Exercise goal
Transcribe the listing below verbatim, keeping every line and character unchanged and omitting the pictures.

Excerpted data
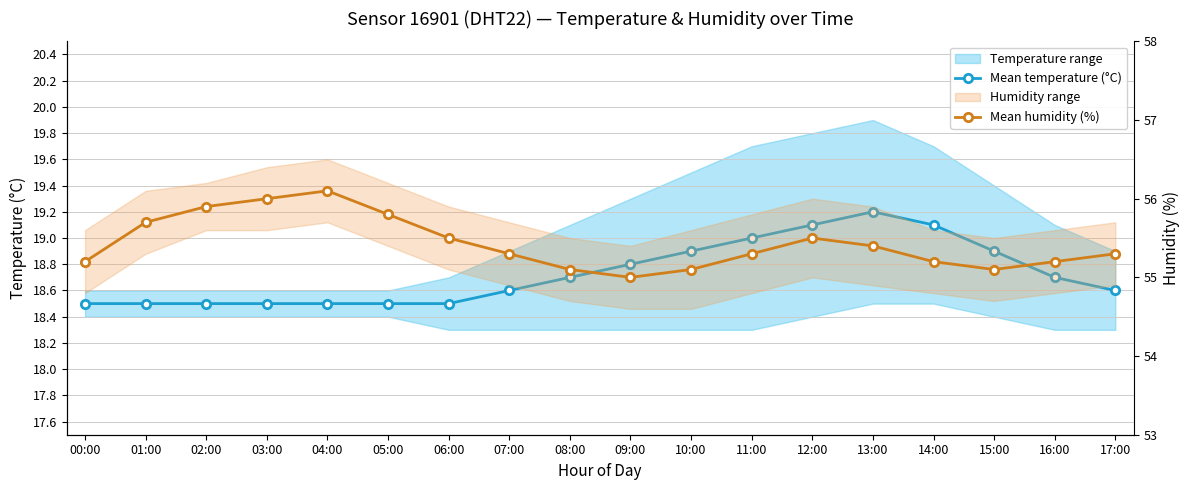

What is the sum of the Mean temperature (°C) values at 09:00 and 02:00?

37.3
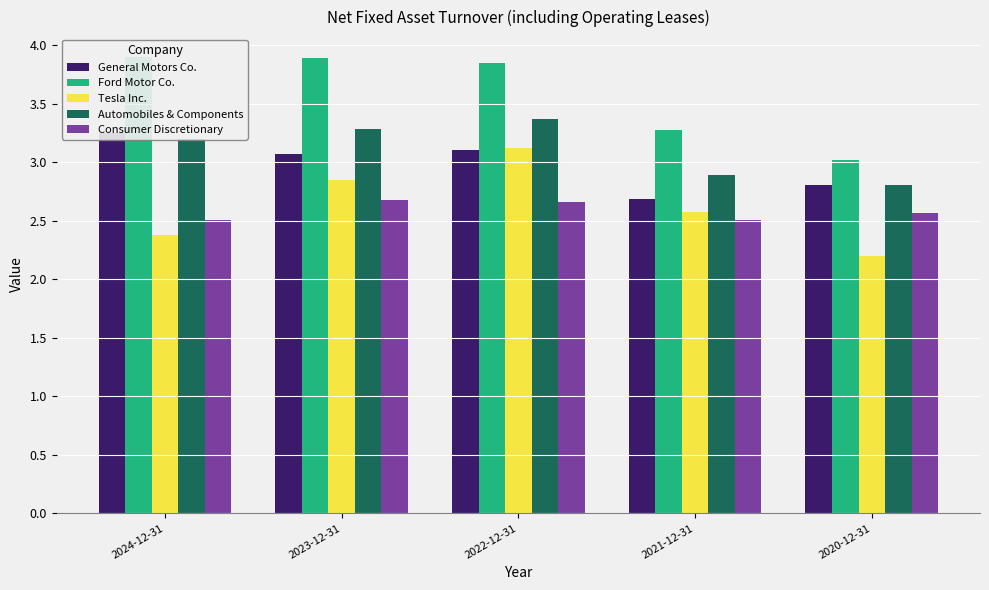

Which has a higher value, 2023-12-31 or 2020-12-31?

2023-12-31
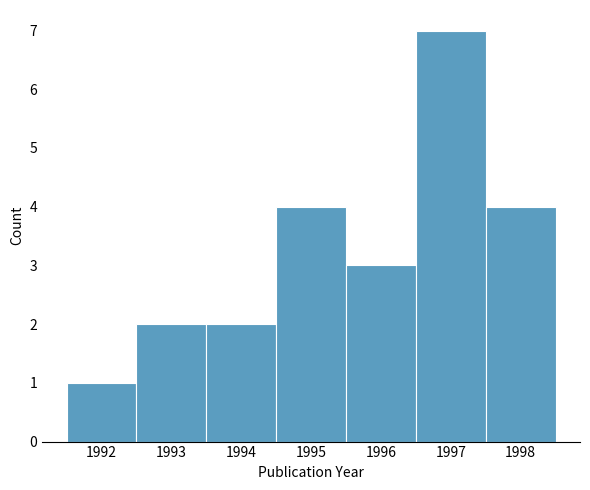

Over which range of the x-axis is the bar tallest?

1996.5 to 1997.5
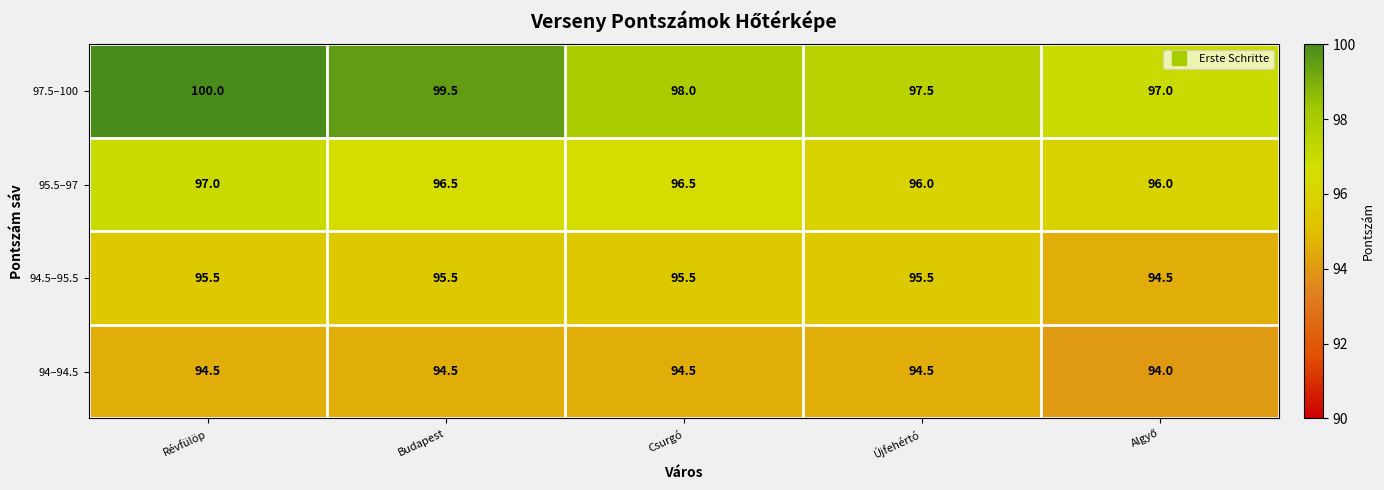

What is the smallest value displayed?

94.0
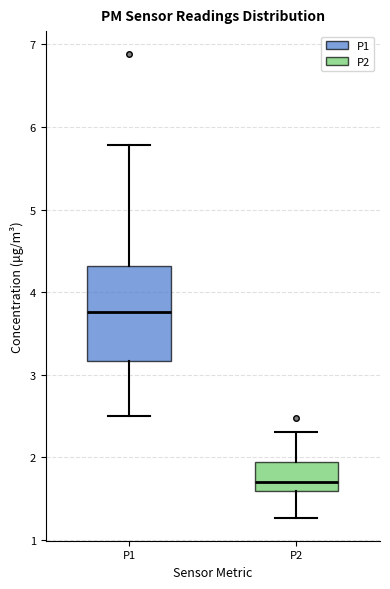

Comparing the boxes themselves (not the whiskers), which one is the tallest?

P1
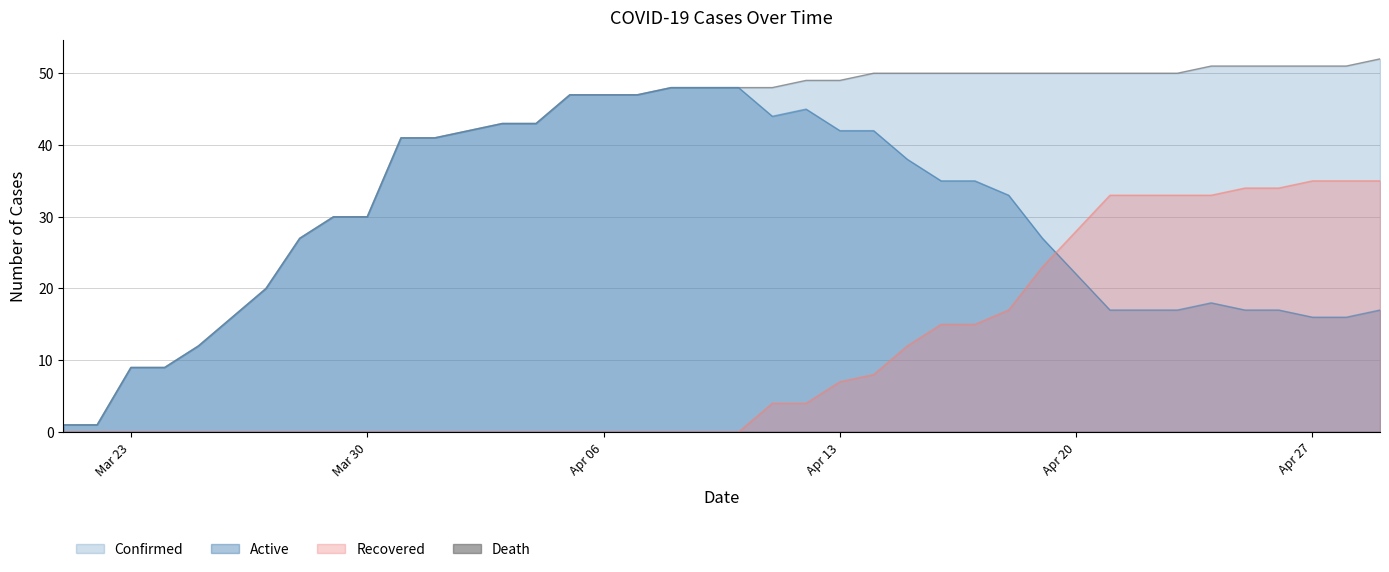

What is the sum of all Confirmed values?

1603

Written solution
What is the sum of the Mean temperature (°C) values at 09:00 and 02:00?

37.3

Which has a higher value, 2023-12-31 or 2020-12-31?

2023-12-31

Over which range of the x-axis is the bar tallest?

1996.5 to 1997.5

What is the smallest value displayed?

94.0

Comparing the boxes themselves (not the whiskers), which one is the tallest?

P1

What is the sum of all Confirmed values?

1603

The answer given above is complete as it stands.